Stage set for drug market share battle in San Diego

4/25/2018
The retail marketplace continues to churn in San Diego, a metro area that is growing by leaps and bounds, but also is hounded by high real estate and worker costs. Albertson’s pending acquisition of Rite Aid could shake up the drug channel here, which is dominated by CVS Pharmacy as it competes with a growing number of grocers in a club- and mass-dominated market.

Meanwhile, other factors affecting retail competition are the growing Hispanic population and the increasing popularity of such specialty stores as Sprouts, Trader’s Joe’s and especially Whole Foods, which is sure to flex its muscles due to its new owner, Amazon.

Change began in this area three years ago with the merger between Albertsons and Safeway, the parent company of the Vons banner. Today, according to ARM Insight, Vons has an 18.5% market share in San Diego, while Albertsons only has 2.9%. Adding 7.0% from Ralphs gives traditional grocery slightly more than a quarter market share. More than half of the marketplace is controlled by market leader Costco (22.8%), Walmart (17.6%) and Target (10.8%).

Retailers are certainly aware of the growing population in the San Diego metro market, especially among Hispanic consumers. This will naturally lead to more store growth, which will intensify retail competition. Neil Stern, senior partner at Chicago-based McMillanDoolittle consultancy, predicted that much of this new growth will be in the value grocery segment.

“The immigrant population will also drive significant change in retail,” he said. “The millennial generation is already more than 40% ethnic, as an example. This leads to potential changes, large and small. From a merchandise standpoint, food, drug and mass must make changes to the assortment to accommodate the profiles of various ethnic consumers. On a larger scale, we will see the emergence of more specialty-focused chains, particularly around the Hispanic consumer, with a number of very strong regional chains already emerging.”

The demographic changes also will affect drug stores, which are carrying more food items and other nontraditional drug store merchandise to drive impulse and convenience purchases.

CVS Pharmacy dominates the San Diego marketplace with a 57% share, per ARM Insight.

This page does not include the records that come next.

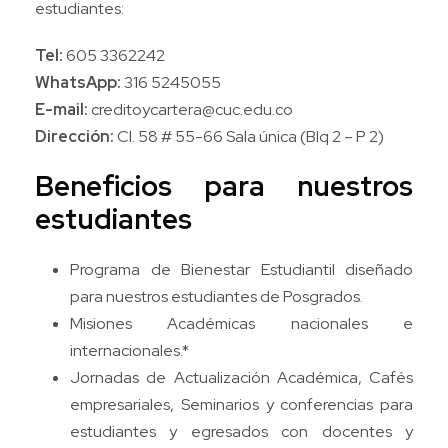
estudiantes:
Tel:
605 3362242
WhatsApp:
316 5245055
E-mail:
creditoycartera@cuc.edu.co
Dirección:
Cl. 58 # 55-66 Sala única (Blq 2 – P 2)
Beneficios para nuestros
estudiantes
Programa de Bienestar Estudiantil diseñado
para nuestros estudiantes de Posgrados.
Misiones Académicas nacionales e
internacionales.*
Jornadas de Actualización Académica, Cafés
empresariales, Seminarios y conferencias para
estudiantes y egresados con docentes y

Rite Aid trails at 30% and Walgreens at 12%.

The drug channel in San Diego and across much of the country will be affected by Albertsons’ pending purchase of Rite Aid. “The move will allow Albertsons to go public as a “fully-integrated one-stop shop,” Albertsons’ CEO Bob Miller said when the merger was announced.

Brandt Sharrock, vice president of development and acquisitions of Wellesley, Mass.-based Charterhouse Development, said, “For drug stores, the pharmacy market has become extremely competitive through acquisitions of supply chains and individual drug store chains, small or large. Drug store companies that are successful will be those that focus in an area that is hard to duplicate and is based on health and wellness.

Consumers still want to go to a trusted provider, and the convenience of a wellness clinic in a pharmacy is hard to beat. Combined with a personalized experience in health and beauty, there is a strong, personalized market that is impossible to duplicate online.”

As more retailers offer pharmacy services outside the drug channel, Sharrock said that retail drug chains are well-adapted to compete.

“Grocery providers remain strong in the day-to-day needs, but many drug stores recognize that and are providing convenience store needs to add on to the general checkout ticket and provide immense value in urban markets where convenience is extraordinarily important,” Sharrock said.